Dispelling the worries of Seattleites who weren't sure where they'd buy homemade potato sausage, lutefisk, or crown pork roast this Christmas, a beloved butcher reopened his meat counter this month.
Tom Salle, whose grandparents in 1937 opened the Top Hat grocery store which evolved into Bernie and Boys, spent 18 months rebuilding a former realtor's office at the edge of White Center. He planned to open Meat the Live Butcher as early as this summer, but was repeatedly slowed by construction delays. The new shop, which community members helped assemble, is about the size of the meat department in the family's first grocery.
Salle says he's furnished the 800-square-foot store with reclaimed barn wood from Whidbey Island and diamond plate aluminum doors, but loyal customers who pestered him to carry on the legacy threatened by Bernie and Boys' 2011 closure (a decision Salle attributes to a lost lease and flagging family enthusiasm) are most interested in what he keeps in his meat cases. "They're coming in, looking for the things they always got," Salle says. "Old-fashioned sausage and customer service."

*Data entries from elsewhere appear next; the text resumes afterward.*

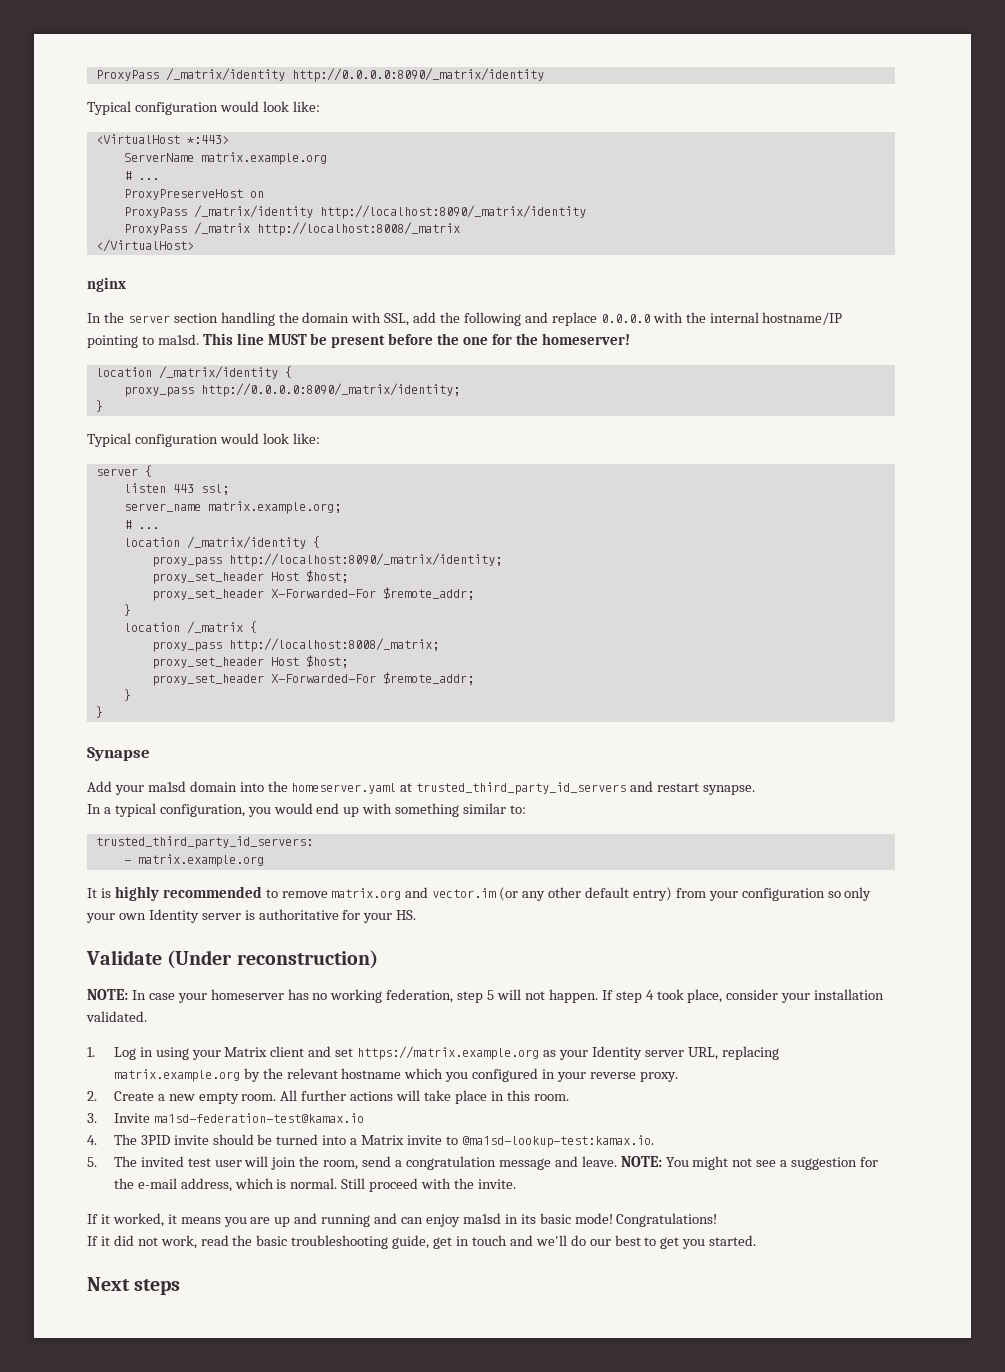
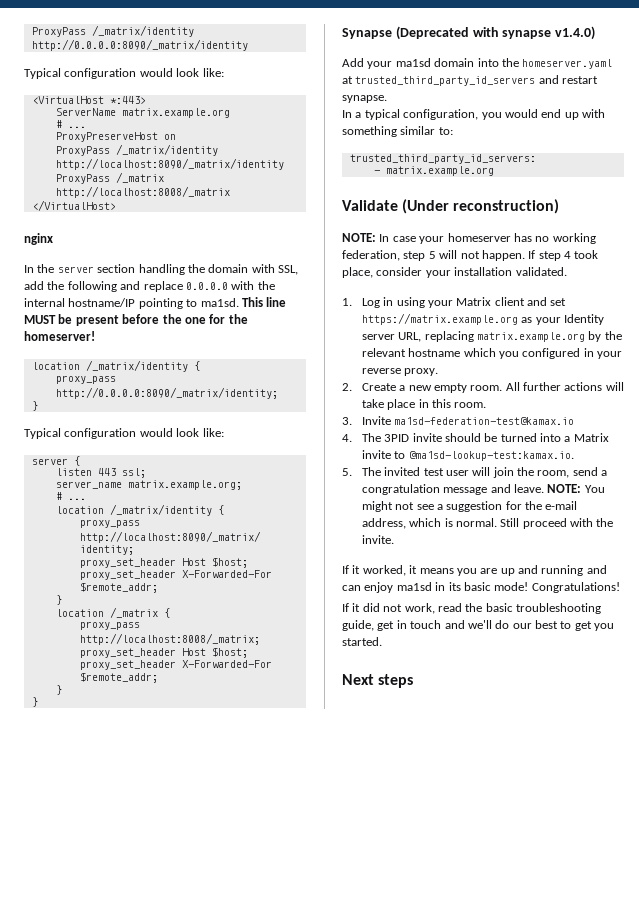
(150, 754) none -> [395,26,596,40] (Deprecated with synapse v1.4.0)
[87,886,872,901] [86,909,417,923] // It is highly recommended to remove matrix.org and vector.im (or any other default entry) from your configuration so only your own Identity server is authoritative for your HS. -> (494, 171) none

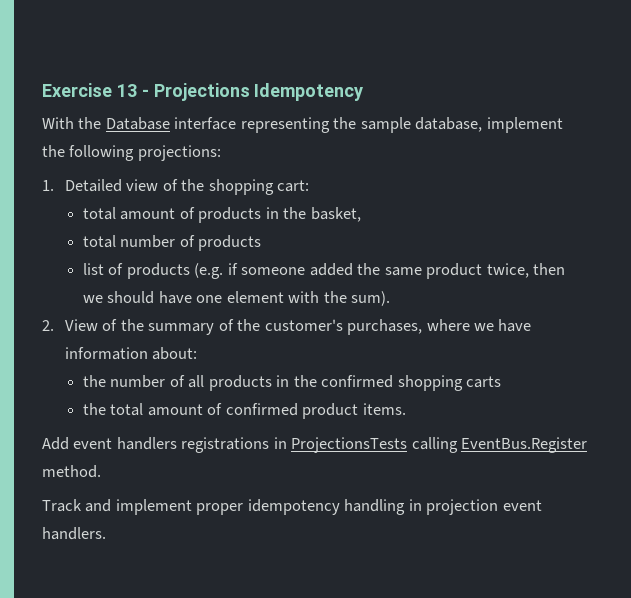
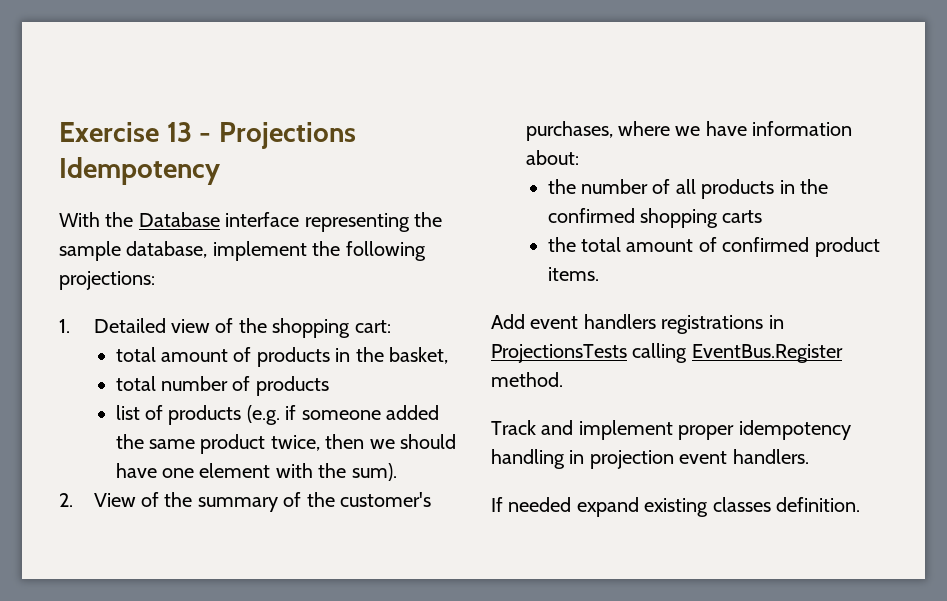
(106, 533) none -> [491,497,860,517] // If needed expand existing classes definition.

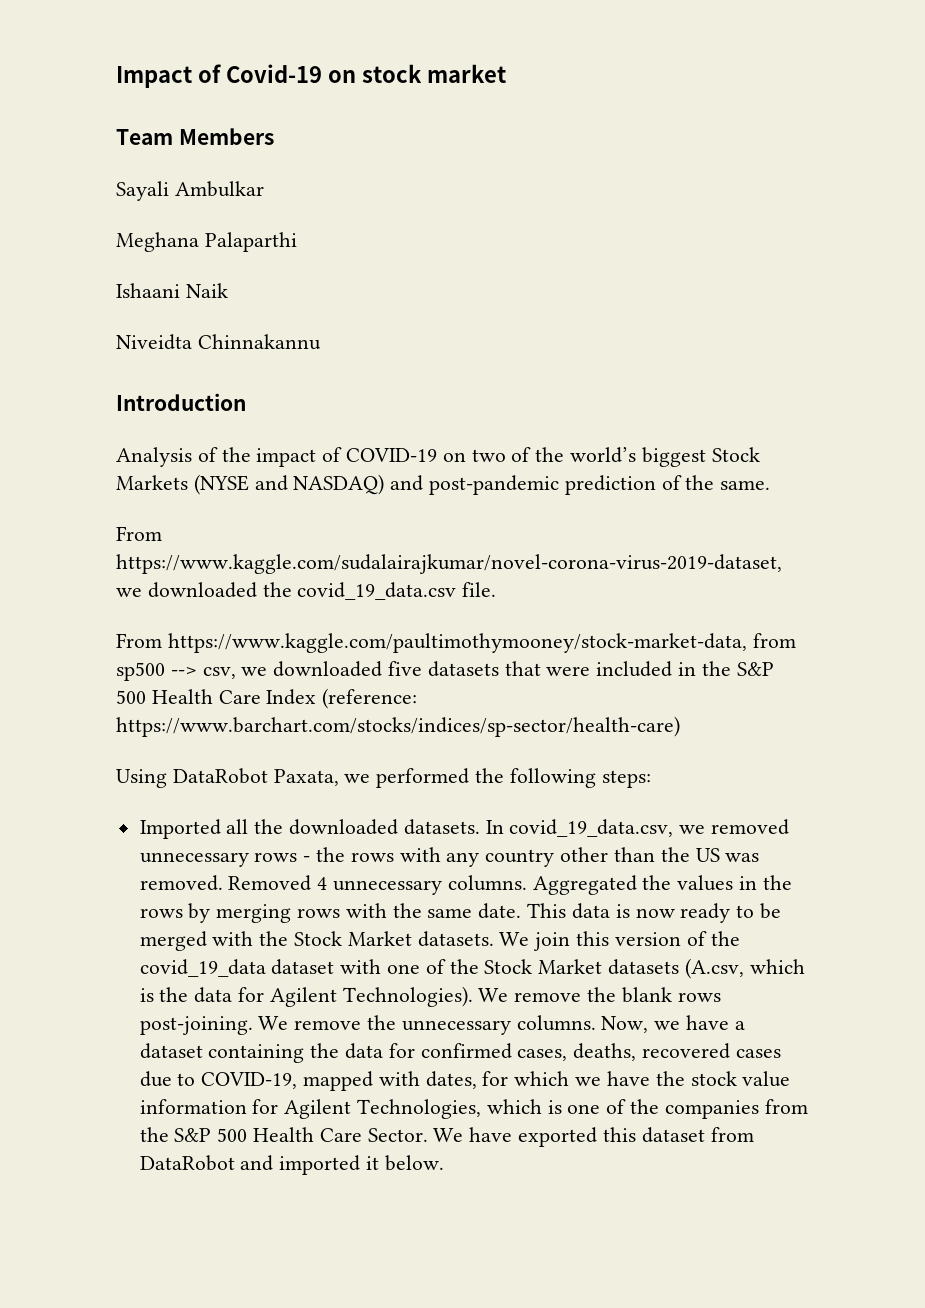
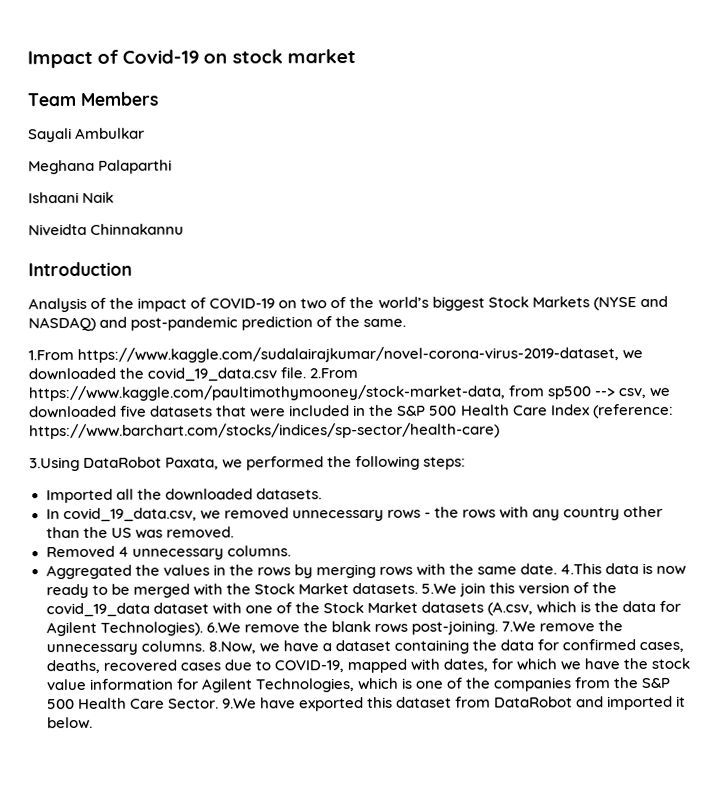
[116,526,162,541] From -> [28,350,74,361] 1.From
[116,633,162,648] // From -> [309,368,359,379] 2.From
[116,769,167,788] Using -> [29,456,80,472] 3.Using
(480, 827) none -> (322, 494) //
(223, 883) none -> (234, 532) //
(527, 883) none -> (291, 551) //
[527,903,567,918] This -> [560,563,603,575] 4.This
[499,932,530,946] We -> [420,583,457,594] 5.We
[478,988,509,1002] We -> [205,622,241,633] 6.We
[258,1016,289,1030] We -> [500,621,536,632] 7.We
[601,1016,649,1033] Now, -> [207,641,256,654] 8.Now,
[433,1128,464,1142] We -> [221,698,257,709] 9.We

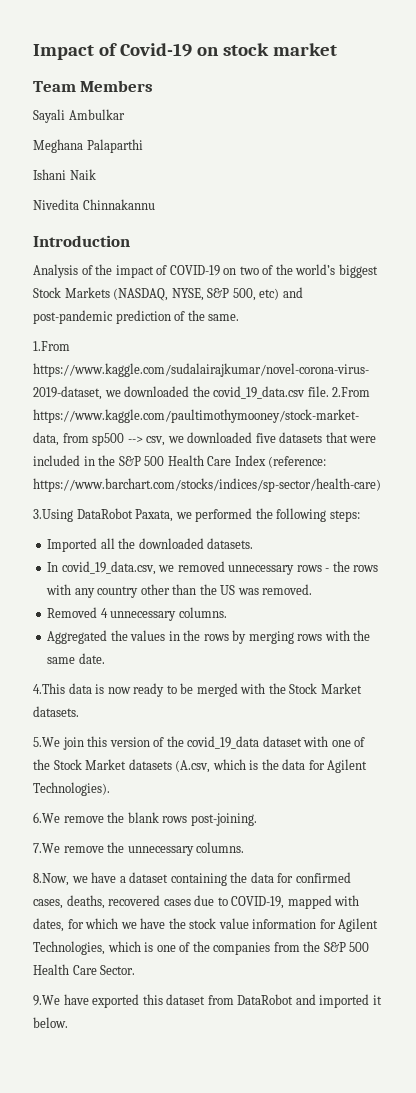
[28,191,79,204] Ishaani -> [33,169,66,180] Ishani
[28,223,87,236] Niveidta -> [33,199,79,210] Nivedita
[592,295,668,311] [28,316,96,332] (NYSE and NASDAQ) -> [113,288,280,301] (NASDAQ, NYSE, S&P 500, etc)
(558, 569) none -> (105, 658) //
(418, 588) none -> (79, 711) //
(203, 628) none -> (110, 789) //
(498, 627) none -> (257, 819) //
(205, 646) none -> (245, 847) //
(219, 703) none -> (136, 970) //

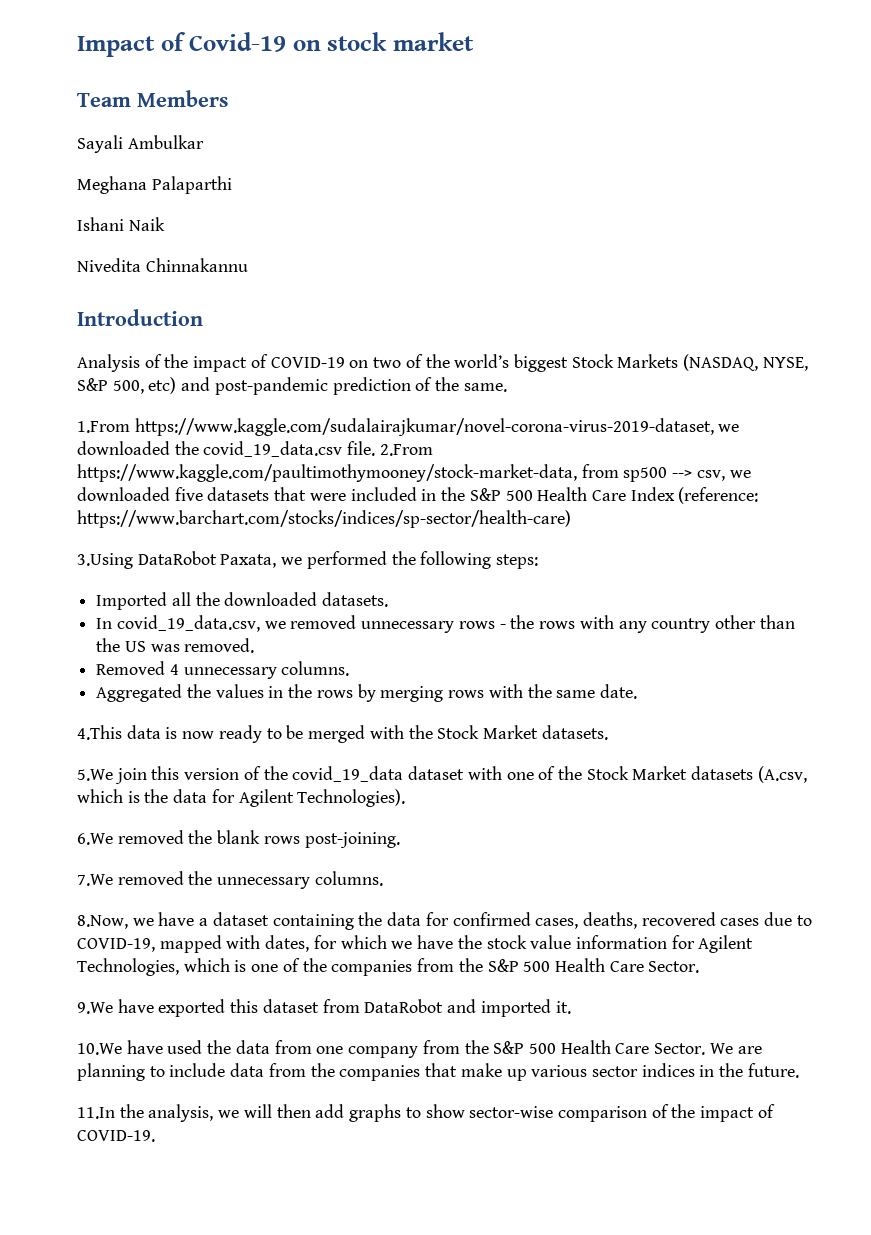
[63,816,104,823] remove -> [117,830,184,844] removed
[63,846,104,853] remove -> [117,871,184,885] removed
[372,995,382,1005] [33,1017,68,1028] it below. -> [555,1001,571,1014] [77,1040,762,1058] [77,1063,799,1081] [77,1104,775,1122] [77,1130,155,1142] it. // 10.We have used the data from one company from the S&P 500 Health Care Sector. We are planning to include data from the companies that make up various sector indices in the future. // 11.In the analysis, we will then add graphs to show sector-wise comparison of the impact of COVID-19.

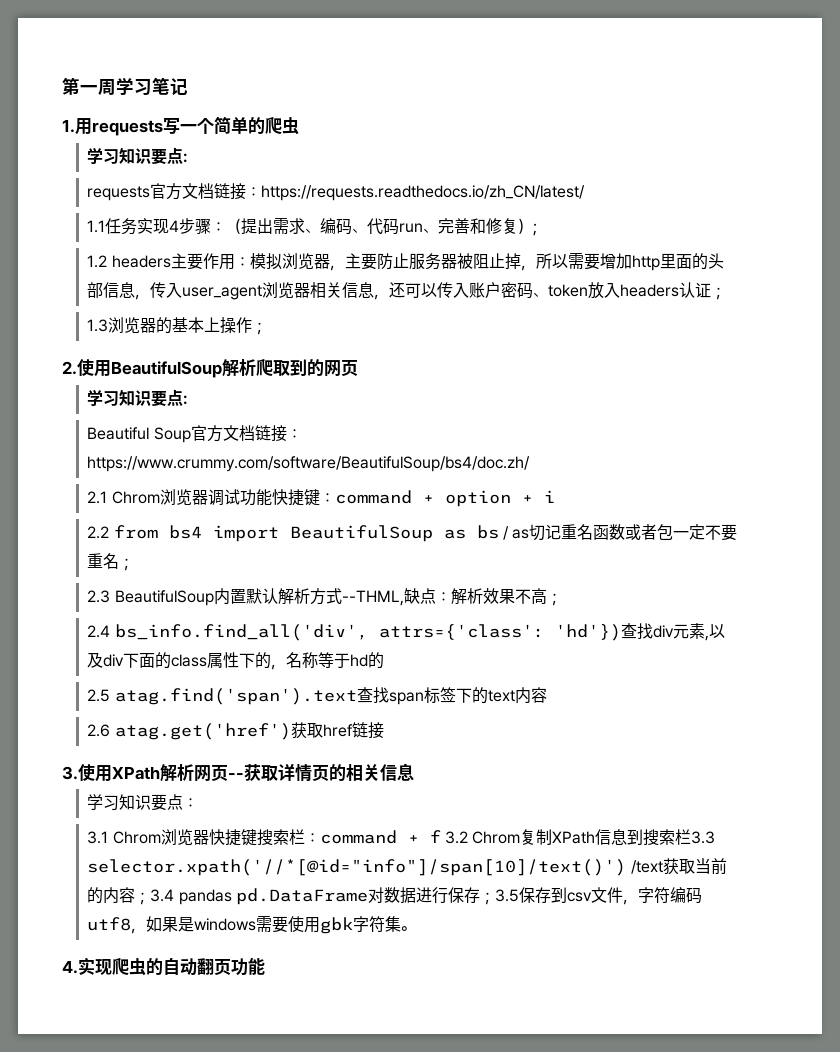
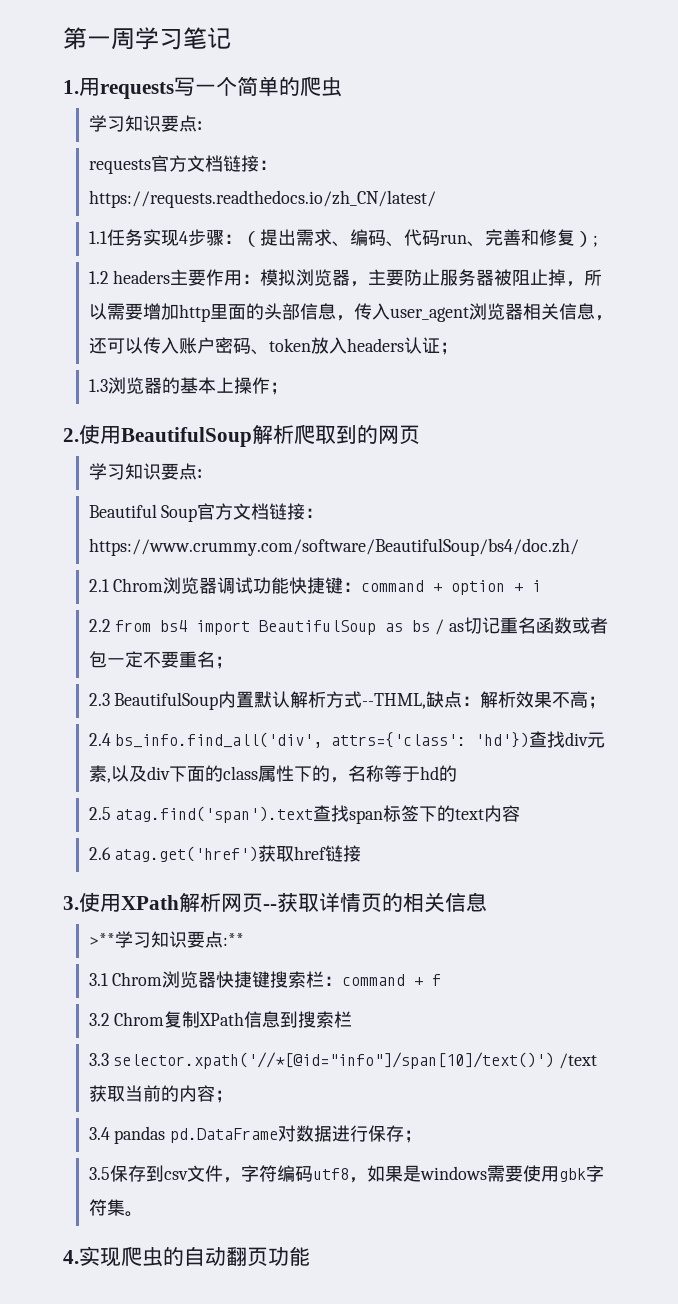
[87,794,199,811] 学习知识要点： -> [88,931,244,948] >**学习知识要点:**
(441, 836) none -> (442, 980) //
(692, 837) none -> (353, 1019) //
(151, 898) none -> (233, 1096) //
(496, 898) none -> (423, 1136) //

In addition to choice- and prime-grade pork and beef, the store stocks organic rabbit and natural lamb; bison and elk will be available soon. As at Bernie and Boys, Salle custom-cuts and hand-grinds meat to order, packaging orders in butcher paper. What's new at Meat the Live Butcher is a processing oven which Salle can use to smoke sockeye salmon and dry beef jerky.
Christmas has always been a busy season for Salle. While the store is typically open 10 a.m.–7 p.m. Tuesday–Sunday, he plans to open Meat the Live Butcher next Monday, Christmas Eve. "I might see customers once or twice a year, but for holidays, they're definitely here," he says.
For Salle's own Christmas dinner, he's serving ham. "I usually like to have a rib roast, but whatever Mom wants to do," he says. "We're an Italian family, so we'll have pasta first and then get into the meat of it."